**PROBLEMS TO SOLVE:**
a - Can you condense the paragraph beginning "In 2008 Lid was selected" from the Tore Vagn Lid biography into a short bulleted list that keeps its main facts?
b - Will you go on with the biography of Tore Vagn Lid, starting after its last sentence?

**EXTRACT PROVIDED:**
>>>>

= Tore Vagn Lid =

Tore Vagn Lid (born 25 April 1973, in Bergen) is a Norwegian theatre director, playwright, musician, academic researcher and artistic director of Transiteatret-Bergen . Tore Vagn Lid holds a professorship in Norwegian University of Science and Technology (Dramaturgy at Department of Art and Media Studies). and was professor in Directing and Dramaturgy at Oslo National Academy of the Arts (2012-2021). In 2018 Tore Vagn Lid was a guest professor in Dramaturgy at the Institute of Theatre- Film- and Media Science at Goethe University Frankfurt
He earned a PhD from the Institute for Applied Theatre Studies in Giessen, Germany (Summa cum laude). Central in what is seen as a new political turn in the contemporary Norwegian theater. He has also written numerous articles, especially focusing on the relationship between theater and music, music dramaturgy, directing and artistic research.

==Artistic work / research==

In 2008 Lid was selected to the program "Young directors project" for the Salzburg Festival with his staging of Brecht/Eislers play The Measures Taken (in Die Maßnahme). The theater suite Elephant Stories (2009) was an audio-visual confrontation between the theater room and a "new naturalism" represented by the new neuro-sciences. Following up this critical discussion, he used Gerhart Hauptmanns naturalistic piece (1889) Before Sunrise (Vor Sonnenaufgang) as a prism towards an upcoming new naturalism .

<<<<

**Data records:**
>>>>

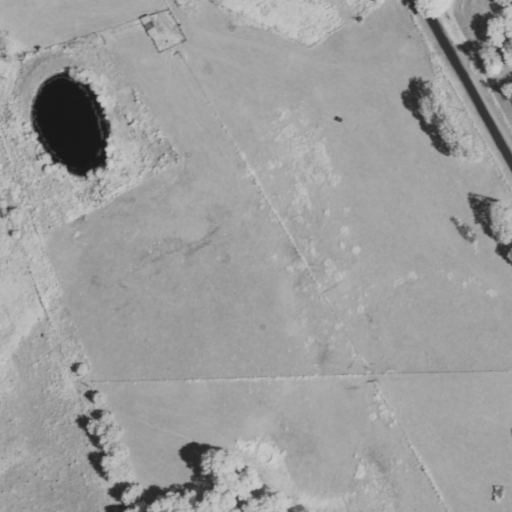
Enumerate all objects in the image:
road: (468, 77)
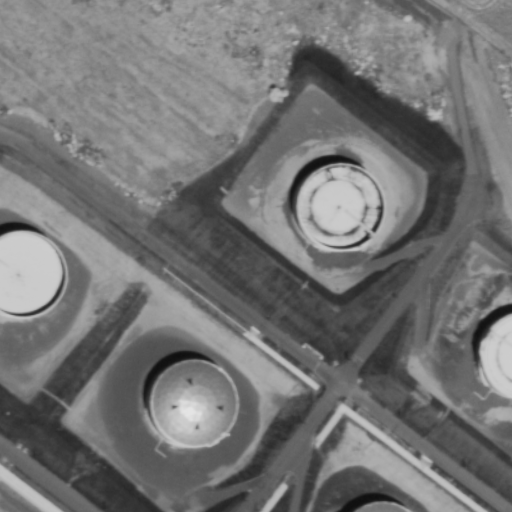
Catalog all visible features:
power tower: (74, 0)
road: (447, 13)
road: (433, 22)
road: (483, 106)
storage tank: (338, 222)
building: (338, 222)
building: (26, 275)
storage tank: (24, 284)
building: (24, 284)
road: (258, 320)
road: (366, 357)
storage tank: (499, 360)
building: (499, 360)
building: (186, 401)
storage tank: (188, 415)
building: (188, 415)
road: (47, 476)
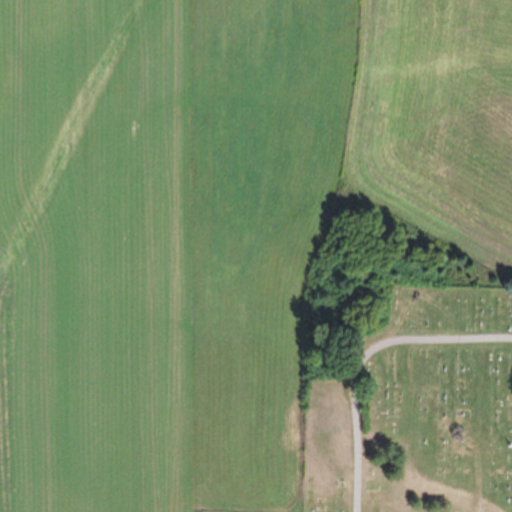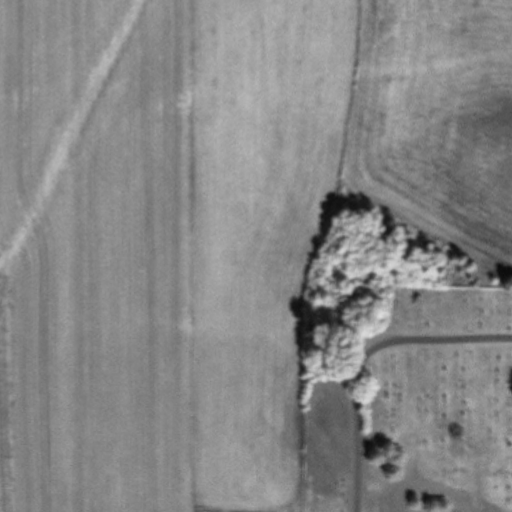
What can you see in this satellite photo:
park: (408, 398)
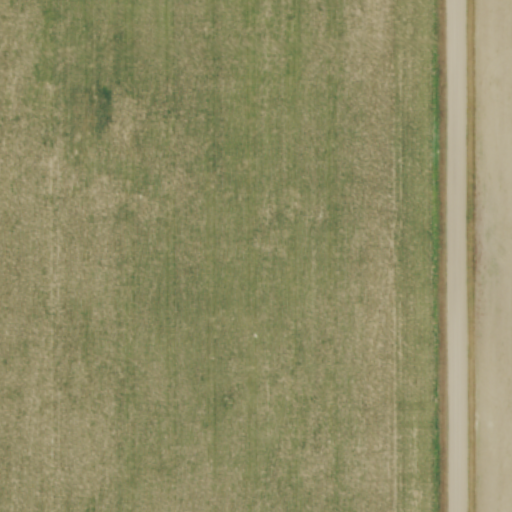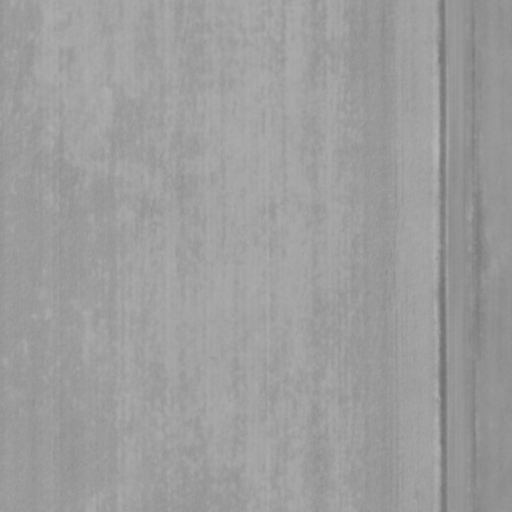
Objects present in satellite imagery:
crop: (216, 255)
road: (456, 256)
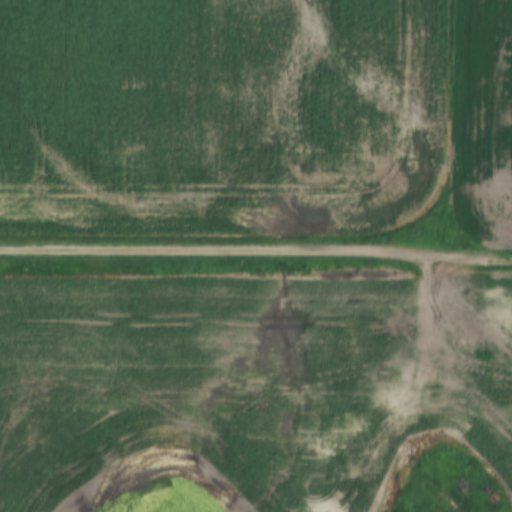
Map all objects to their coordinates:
road: (223, 248)
crop: (257, 392)
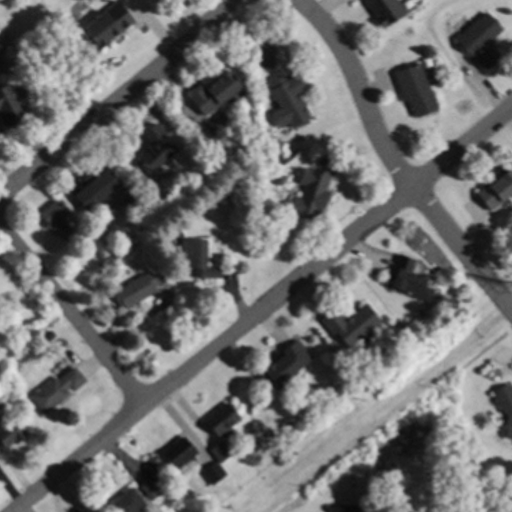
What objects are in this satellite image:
building: (382, 10)
building: (381, 11)
building: (106, 24)
building: (106, 25)
building: (478, 41)
building: (478, 41)
building: (264, 55)
building: (261, 72)
building: (413, 89)
building: (413, 90)
building: (213, 91)
building: (213, 93)
road: (113, 98)
building: (290, 98)
building: (287, 100)
building: (10, 107)
building: (10, 107)
building: (155, 147)
building: (154, 148)
road: (391, 157)
building: (94, 188)
building: (94, 189)
building: (495, 190)
building: (495, 190)
building: (309, 193)
building: (308, 194)
building: (54, 219)
building: (54, 220)
building: (150, 222)
building: (195, 258)
building: (195, 259)
building: (405, 278)
building: (407, 280)
building: (137, 288)
building: (136, 289)
road: (259, 307)
road: (67, 318)
building: (348, 325)
building: (349, 326)
building: (48, 335)
building: (284, 363)
building: (284, 364)
building: (54, 390)
building: (55, 390)
building: (490, 399)
building: (505, 407)
building: (504, 408)
building: (219, 419)
building: (220, 421)
building: (10, 432)
building: (9, 433)
building: (219, 450)
building: (177, 452)
building: (218, 452)
building: (177, 453)
building: (211, 473)
building: (211, 473)
building: (151, 486)
building: (151, 487)
building: (125, 501)
building: (125, 502)
building: (333, 508)
building: (89, 511)
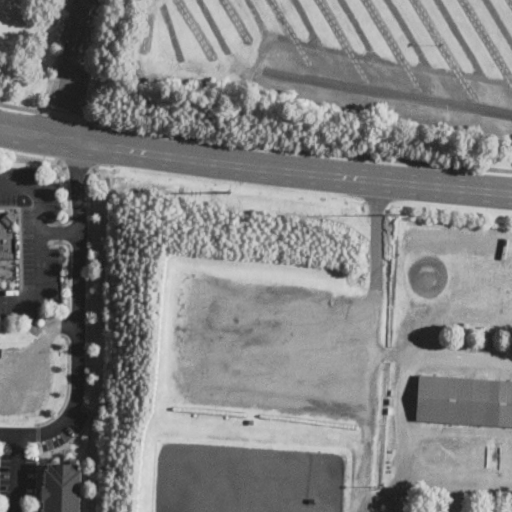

<<<<

**RESULTS BY TASK:**
a -
- 2008: chosen for the Salzburg Festival's "Young directors project" with his staging of Brecht/Eisler's The Measures Taken (Die Maßnahme).
- 2009: the theater suite Elephant Stories set the theater room against a "new naturalism" represented by the new neurosciences, in audio-visual form.
- Follow-up: he used Gerhart Hauptmann's naturalistic 1889 play Before Sunrise (Vor Sonnenaufgang) as a prism toward an upcoming new naturalism.

b -
Under the motto "Theatre in times of crisis" Lid (re)constructed Brechts "Fatzer" for the Bergen International Festival 2012 recognized in both Norwegian and German press .
During 2012 - 2013 Vagn Lid has developed a trilogy called "Games of sorrow" (Norwegian: Sørgespill-triologien).
In his music-dramaturgical conception, Lid searches for, and tries to articulate ... "the individuals inside the systems and, the other way around, the systems inside the individuals". The concept attempts "to overcome the gap between the typical individualization of the "classical" theatre on the one hand, and the statistical abstractions of the "documentary" theatre, on the other".
The first of Vagn Lids Games of Sorrow was STRAFF (Punishment), performed for the first time at Logen Teater in Bergen, September dato 2012. The second one was "KILL THEM ALL!" written for, and performed at Nationaltheatret in Oslo, February 2013, both receiving outstanding reviews, and released discussions also outside Norway . The last part of the trilogy is "JudasEvangeliet",(The Gospel of Judas) developed with Transiteatret-Bergen for The Ultima Contemporary Music Festival in Oslo with premiere at the Opera September 11, 2013

==Awards==
- Hedda Award (category "Project of the year") in 2008 for his direction of the play Mann=Mann, a cooperation between Transiteatret-Bergen and Rogaland Teater.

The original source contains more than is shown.